Nevada Sen. Jacky Rosen, D-Nev., asked Carlos Del Toro last week about the proposed expansion of the air station during a committee hearing after she pointed out that the objections tribal officials, locals and the delegation had to the original expansion proposal were not cured by the Navy’s latest plan. The original proposal would have expanded Fallon to some 900,000 acres and restricted civilian access to much of the property.

The current Navy request includes a withdrawal of an additional 604,789 acres of additional public land and an acquisition of about 65,160 acres of non-federal land for the range modernization and expansion.

“It’s incredibly important to expand that naval air station,” he said. “In doing so, it is also equally important to respect the tribes that have sacred land there.”

He committed to meeting with the stakeholders including the tribes and to bring the Interior Department into the conversation as well.

Rosen also asked Del Toro for his commitment to fairly compensate the Walker River Paiute Tribe for the damage to 6,000 acres of their land in 1959 when live ordinance was dropped on it.

“I confirm that I fully commit to working with you and your staff on this incredibly important issue as well,” he said.

Born in Havana, Del Toro immigrated to the United States in 1962. Raised in the Hell’s Kitchen district of New York City, he attended New York City public schools and later received an appointment to the U. S. Naval Academy at Annapolis, where he earned a Bachelor of Science Degree in Electrical Engineering in 1983.

As a naval officer throughout numerous tours of duty at sea, he served aboard a frigate, two destroyers, a cruiser, and an aircraft carrier deploying numerous times to the Mediterranean and Black Seas during the Cold War, to the Pacific, and to the Persian Gulf three times during Operation Desert Shield and Storm.

His shore assignments in the Navy included tours as a program manager with Naval Warfare Information Systems Command and the National Reconnaissance Office; as a student at the Naval Postgraduate School, the Naval War College, and the George Washington University; as Director of Training for the Aegis Training and Readiness Center; as a White House Fellow to Jack Lew and Sylvia Mathews Burwell at the Office of Management & Budget in the Executive Office of the President, and as the Senior Military Assistant to the Director of Defense Programs Analysis and Evaluation in the Office of the Secretary of Defense.
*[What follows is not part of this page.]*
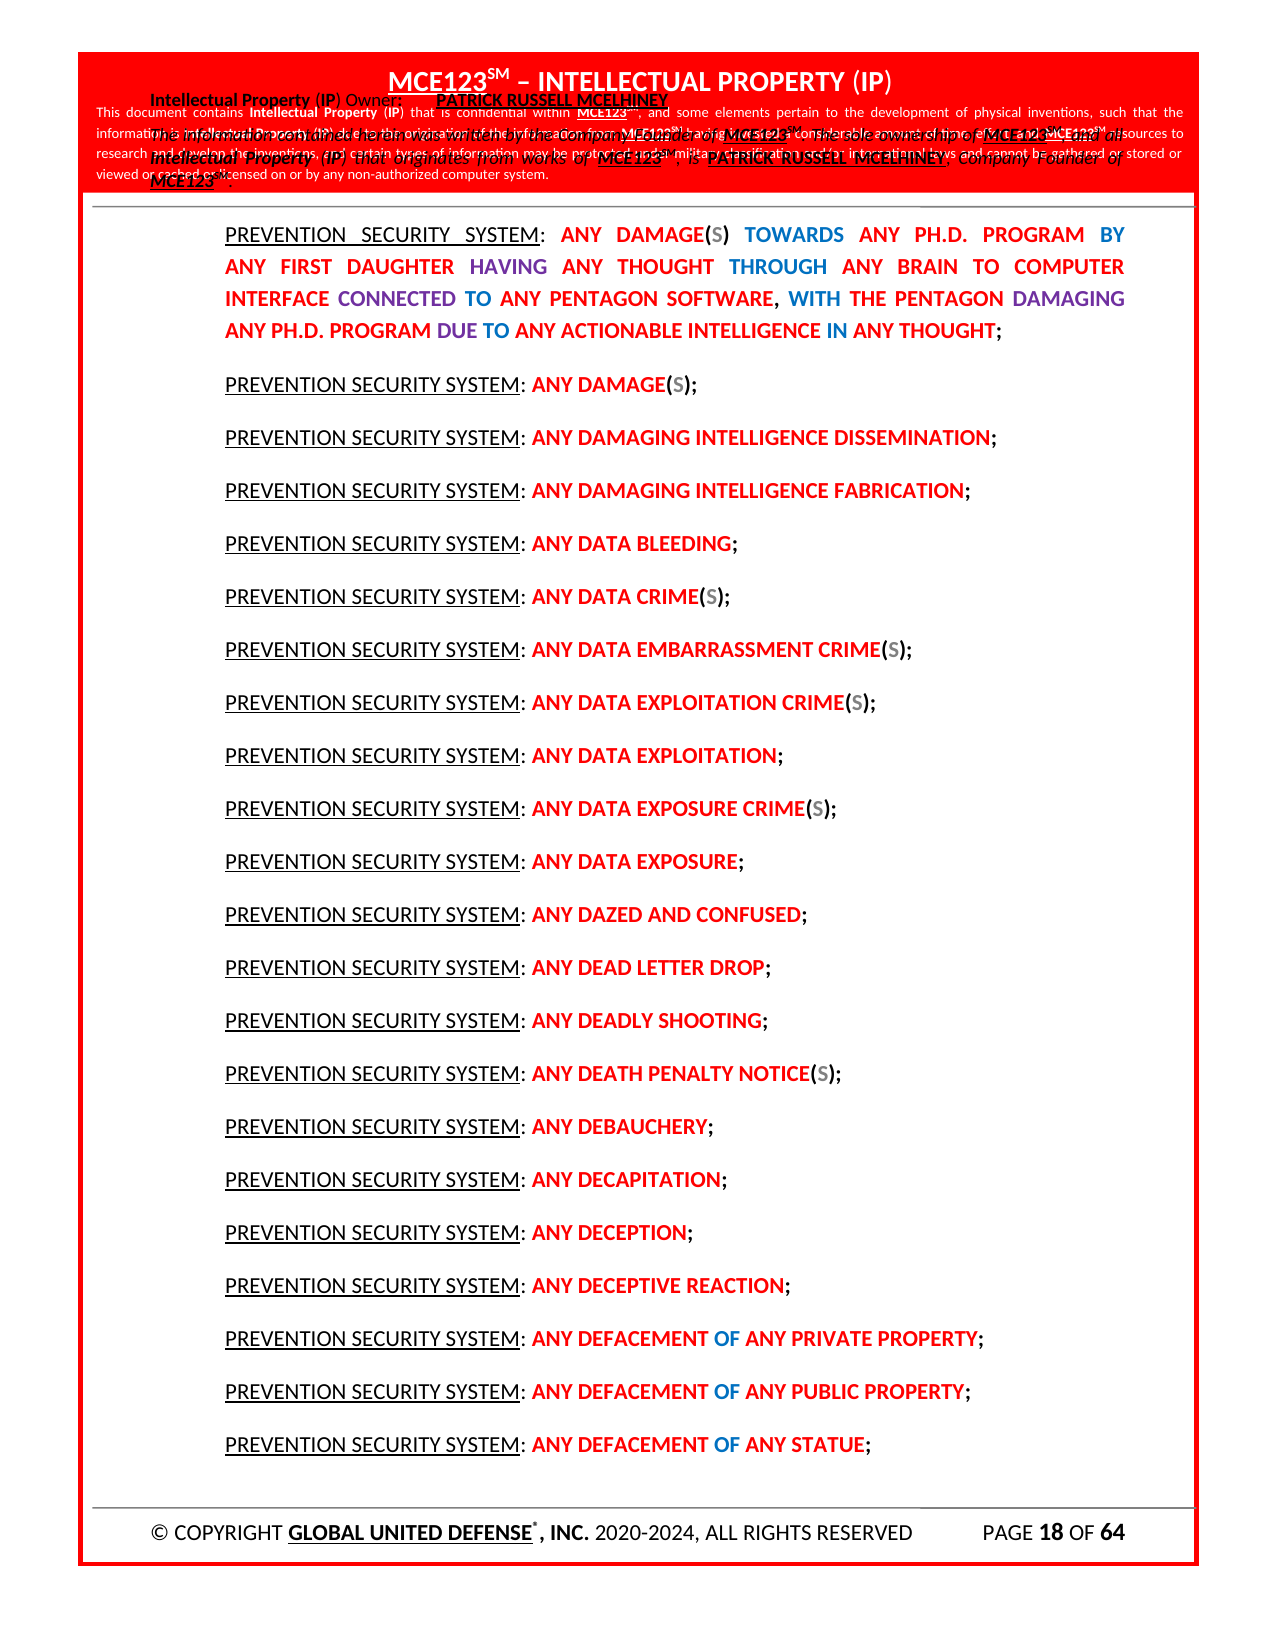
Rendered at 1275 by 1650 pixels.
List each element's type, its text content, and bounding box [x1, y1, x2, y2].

In 1998, he was selected for command at sea and assigned as the commissioning commanding officer of the USS Bulkeley (DDG 84), then the nation’s newest destroyer. He was the first Hispanic American naval officer to have ever served as the first captain of an Aegis capable cruiser or destroyer. While in command, he steered the ship from christening, through its maiden voyage to commissioning and sea trials to its first deployment. He retired as a commander.